Three days to go before the Spring Equinox.
This Saturday we find ourselves in that blissful world of renewal, regeneration and the rebirth of a new season, a period of fertility, abundance, fresh beginnings and the first chapters of the Spring Equinox. At the moment the heavens are shining brightly, the skies as blue and upliftingly transparent for months to come and, if you close your eyes for long enough, it feels like the opening production of a spectacular West End musical destined to run for ages. It'll keep running and running and you'd like to think that today's early Spring warmth will continue to decorate our personal landscape with a broad canvas of hot sunshine.
And so across most of Britain and the rest of the world, the dedicated and conscientious farmers of society will be traipsing around their immaculate and orderly garden, before inspecting their groaning sheds complete with secateurs, spades, lawnmowers and several bags of manure and compost. Right at the back of your shed there may well be decaying newspapers, coffee stained mugs, old, rusty chairs and perhaps a transistor radio you may have forgotten all about.
If you fancy your chances you may well be tempted to put all of your horticultural knowledge into practice because that grass is in urgent need of tender loving care. Those seeds have been planted in the ground carefully, lovingly and solicitously with maybe a spot of attention and cultivation of your land. You'll dig away at muddy grounds, clear away all of the twisted twigs and then set about the daunting task of injecting a new lease of life into those admittedly forlorn looking branches.
At the moment the tulips and daffodils are about to be liberated and sent out into the world, achieving all of its heartfelt ambitions since winter may well have decided to forget all about it. Here in sunny North London, cherry and white blossom are set to come out to play. You can probably see them, cheerfully expressing their happiness and just delighted to be here. It is their time to present to the world a good old fashioned air of renaissance, feeling good about ourselves before bursting with optimism. You can't wait to just get out there for summer.
And then there are your allotment sites, at the moment neglected during the winter but still ready for inspection and ready to yield the first crop of carrots, strawberries, tomatoes, potatoes, lettuces and cabbages. Britain is rightly proud of its green fingered expertise. We love to be out in the open, breathing in the invigorating air with immense satisfaction and enormously privileged to be associated with the first saplings of the Spring earth. Then you can see the first signs, those tentative buds and petals of red and yellow roses, swaying one way and then dancing in the breeze against a background of gentle, whistling, whispering winds.
On Saturday though it'll all reach its fruition. It'll be the first day of Spring although next week the clocks will go forward and the days will get longer and longer, brighter and brighter. The agricultural heartlands will be ready for action, tractors and combine harvesters preparing to spend all day, all evening and perhaps most of the night making sure that everything is as it always should be.
Of course there will be bumper crops and the yellow sunflowers. You'll suddenly see row upon row of nature's finest harvest just waiting to be picked gleefully and yielding something quite extraordinary. And then you'll be reminded of those cultural events that have dominated the thoughts of humanity for as long as any of us can remember. In Britain, we'll be rubbing our hands with glee because we know what's coming next.

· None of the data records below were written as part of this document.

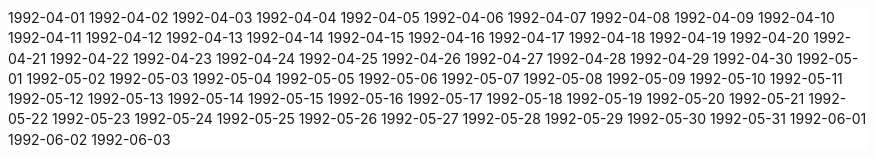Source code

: 1992-04-01
1992-04-02
1992-04-03
1992-04-04
1992-04-05
1992-04-06
1992-04-07
1992-04-08
1992-04-09
1992-04-10
1992-04-11
1992-04-12
1992-04-13
1992-04-14
1992-04-15
1992-04-16
1992-04-17
1992-04-18
1992-04-19
1992-04-20
1992-04-21
1992-04-22
1992-04-23
1992-04-24
1992-04-25
1992-04-26
1992-04-27
1992-04-28
1992-04-29
1992-04-30
1992-05-01
1992-05-02
1992-05-03
1992-05-04
1992-05-05
1992-05-06
1992-05-07
1992-05-08
1992-05-09
1992-05-10
1992-05-11
1992-05-12
1992-05-13
1992-05-14
1992-05-15
1992-05-16
1992-05-17
1992-05-18
1992-05-19
1992-05-20
1992-05-21
1992-05-22
1992-05-23
1992-05-24
1992-05-25
1992-05-26
1992-05-27
1992-05-28
1992-05-29
1992-05-30
1992-05-31
1992-06-01
1992-06-02
1992-06-03
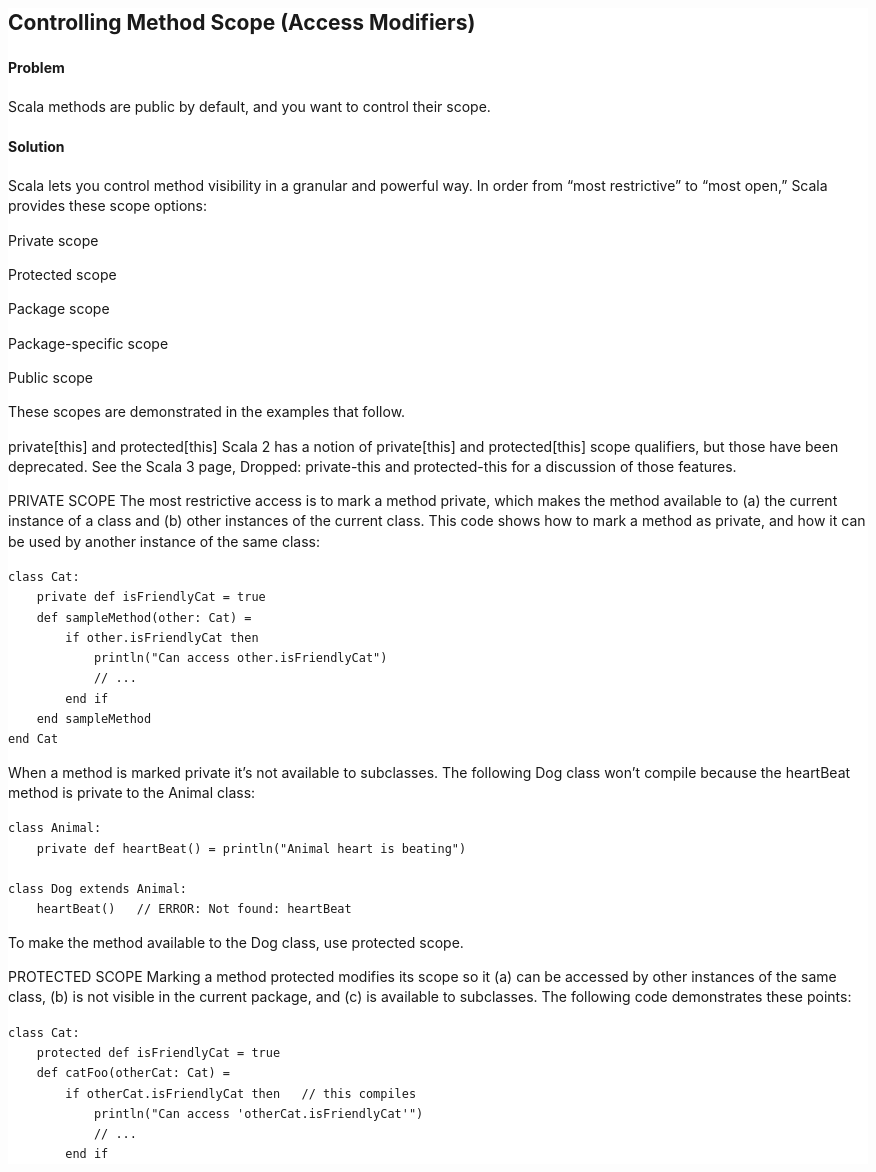 ## Controlling Method Scope (Access Modifiers)
#### Problem
Scala methods are public by default, and you want to control their scope.

#### Solution
Scala lets you control method visibility in a granular and powerful way. In order from “most restrictive” to “most open,” Scala provides these scope options:

Private scope

Protected scope

Package scope

Package-specific scope

Public scope

These scopes are demonstrated in the examples that follow.

private[this] and protected[this]
Scala 2 has a notion of private[this] and protected[this] scope qualifiers, but those have been deprecated. See the Scala 3 page, Dropped: private-this and protected-this for a discussion of those features.

PRIVATE SCOPE
The most restrictive access is to mark a method private, which makes the method available to (a) the current instance of a class and (b) other instances of the current class. This code shows how to mark a method as private, and how it can be used by another instance of the same class:

    class Cat:
        private def isFriendlyCat = true
        def sampleMethod(other: Cat) =
            if other.isFriendlyCat then
                println("Can access other.isFriendlyCat")
                // ...
            end if
        end sampleMethod
    end Cat
When a method is marked private it’s not available to subclasses. The following Dog class won’t compile because the heartBeat method is private to the Animal class:

    class Animal:
        private def heartBeat() = println("Animal heart is beating")

    class Dog extends Animal:
        heartBeat()   // ERROR: Not found: heartBeat
To make the method available to the Dog class, use protected scope.

PROTECTED SCOPE
Marking a method protected modifies its scope so it (a) can be accessed by other instances of the same class, (b) is not visible in the current package, and (c) is available to subclasses. The following code demonstrates these points:

    class Cat:
        protected def isFriendlyCat = true
        def catFoo(otherCat: Cat) =
            if otherCat.isFriendlyCat then   // this compiles
                println("Can access 'otherCat.isFriendlyCat'")
                // ...
            end if
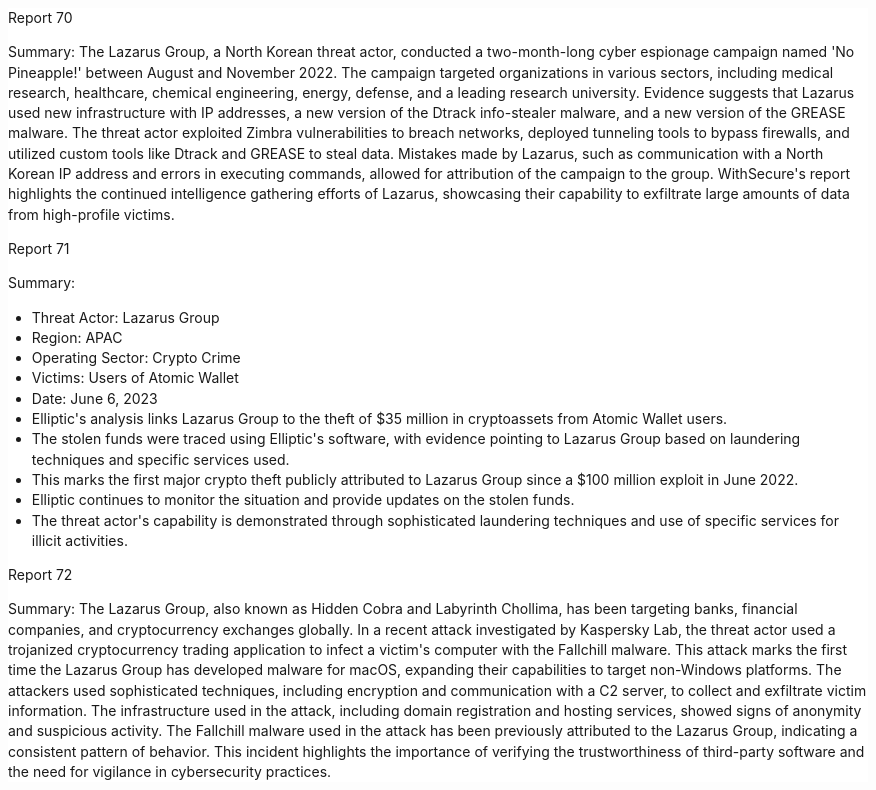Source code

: 



Report 70

Summary:
The Lazarus Group, a North Korean threat actor, conducted a two-month-long cyber espionage campaign named 'No Pineapple!' between August and November 2022. The campaign targeted organizations in various sectors, including medical research, healthcare, chemical engineering, energy, defense, and a leading research university. Evidence suggests that Lazarus used new infrastructure with IP addresses, a new version of the Dtrack info-stealer malware, and a new version of the GREASE malware. The threat actor exploited Zimbra vulnerabilities to breach networks, deployed tunneling tools to bypass firewalls, and utilized custom tools like Dtrack and GREASE to steal data. Mistakes made by Lazarus, such as communication with a North Korean IP address and errors in executing commands, allowed for attribution of the campaign to the group. WithSecure's report highlights the continued intelligence gathering efforts of Lazarus, showcasing their capability to exfiltrate large amounts of data from high-profile victims.





Report 71

Summary:
- Threat Actor: Lazarus Group
- Region: APAC
- Operating Sector: Crypto Crime
- Victims: Users of Atomic Wallet
- Date: June 6, 2023
- Elliptic's analysis links Lazarus Group to the theft of $35 million in cryptoassets from Atomic Wallet users.
- The stolen funds were traced using Elliptic's software, with evidence pointing to Lazarus Group based on laundering techniques and specific services used.
- This marks the first major crypto theft publicly attributed to Lazarus Group since a $100 million exploit in June 2022.
- Elliptic continues to monitor the situation and provide updates on the stolen funds.
- The threat actor's capability is demonstrated through sophisticated laundering techniques and use of specific services for illicit activities.





Report 72

Summary:
The Lazarus Group, also known as Hidden Cobra and Labyrinth Chollima, has been targeting banks, financial companies, and cryptocurrency exchanges globally. In a recent attack investigated by Kaspersky Lab, the threat actor used a trojanized cryptocurrency trading application to infect a victim's computer with the Fallchill malware. This attack marks the first time the Lazarus Group has developed malware for macOS, expanding their capabilities to target non-Windows platforms. The attackers used sophisticated techniques, including encryption and communication with a C2 server, to collect and exfiltrate victim information. The infrastructure used in the attack, including domain registration and hosting services, showed signs of anonymity and suspicious activity. The Fallchill malware used in the attack has been previously attributed to the Lazarus Group, indicating a consistent pattern of behavior. This incident highlights the importance of verifying the trustworthiness of third-party software and the need for vigilance in cybersecurity practices.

In a couple of weeks time, the jockeys, horses and trainers will be patting the backs of their noble animals and hoping that come Grand National day at Aintree will represent the height of their careers. Ever since the 18th century, the Grand National has entertained millions of people with that familiar spectacle of horse and man in perfect harmony. Scattered across Aintree will be those monumental, if terrifying fences such as Beechers Brook and the Chair. Every year the Grand National welcomes its visitors with its yearly diet of excitement and anticipation. And then the gruelling stampede begins.

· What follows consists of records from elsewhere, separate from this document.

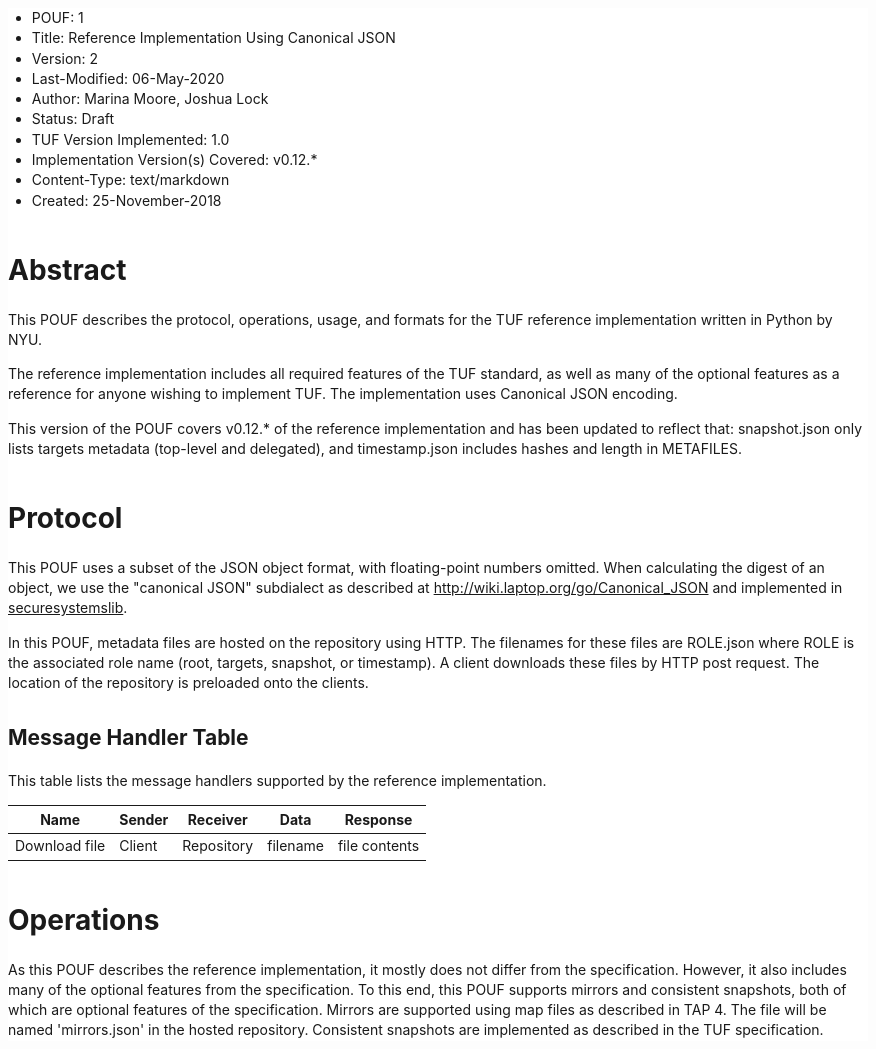 * POUF: 1
* Title: Reference Implementation Using Canonical JSON
* Version: 2
* Last-Modified: 06-May-2020
* Author: Marina Moore, Joshua Lock
* Status: Draft
* TUF Version Implemented: 1.0
* Implementation Version(s) Covered: v0.12.*
* Content-Type: text/markdown
* Created: 25-November-2018

# Abstract
This POUF describes the protocol, operations, usage, and formats for the TUF reference implementation written in Python by NYU.

The reference implementation includes all required features of the TUF standard, as well as many of the optional features as a reference for anyone wishing to implement TUF. The implementation uses Canonical JSON encoding.

This version of the POUF covers v0.12.* of the reference implementation and has been updated to reflect that: snapshot.json only lists targets metadata (top-level and delegated), and timestamp.json includes hashes and length in METAFILES.

# Protocol

This POUF uses a subset of the JSON object format, with floating-point numbers omitted. When calculating the digest of an object, we use the "canonical JSON" subdialect as described at http://wiki.laptop.org/go/Canonical_JSON and implemented in [securesystemslib](https://github.com/secure-systems-lab/securesystemslib/blob/master/securesystemslib/formats.py#L666).

In this POUF, metadata files are hosted on the repository using HTTP. The filenames for these files are ROLE.json where ROLE is the associated role name (root, targets, snapshot, or timestamp). A client downloads these files by HTTP post request. The location of the repository is preloaded onto the clients.

## Message Handler Table

This table lists the message handlers supported by the reference implementation.

| Name          | Sender | Receiver    | Data     | Response      |
| ------------- | ------ | ----------- | -------- | ------------- |
| Download file | Client | Repository  | filename | file contents |

# Operations
As this POUF describes the reference implementation, it mostly does not differ from the specification. However, it also includes many of the optional features from the specification. To this end, this POUF supports mirrors and consistent snapshots, both of which are optional features of the specification. Mirrors are supported using map files as described in TAP 4. The file will be named 'mirrors.json' in the hosted repository. Consistent snapshots are implemented as described in the TUF specification.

The critics have always disapproved of the Grand National because they believe quite sincerely, that's it cruel and that some horses lose their lives and that it should be banned immediately on those grounds alone And yet during the 1970s Red Rum won the National with an almost regal grace and style and nobody complained then.
There is of course the Boat Race, that celebrated testament to stamina and endurance. Every year the post and under graduates of Oxford and Cambridge university will stare across the rippling waters of the River Thames, before spotting the delightful bridges of Tower, Hammersmith and Putney. The ladies and gentlemen of the rowing world will take their seats in their boats, slapping each others backs inspirationally and then going for it.
They plough through placid waters, oars chopping through the waves as if their lives depend on it. And then one of those highly academic universities, suitably enlightened about the world, will be driving hard towards the end of the Boat Race, powering their way forward to the finishing line. And then we'll let out gasps of astonishment because this is what England has always done best and always will do so. It's England at its reliable, England at its most indulgent and England observing its most traditional etiquette, always polite, never flustered but just getting it right. It's a couple of days before Spring and how we love the changing seasons and life.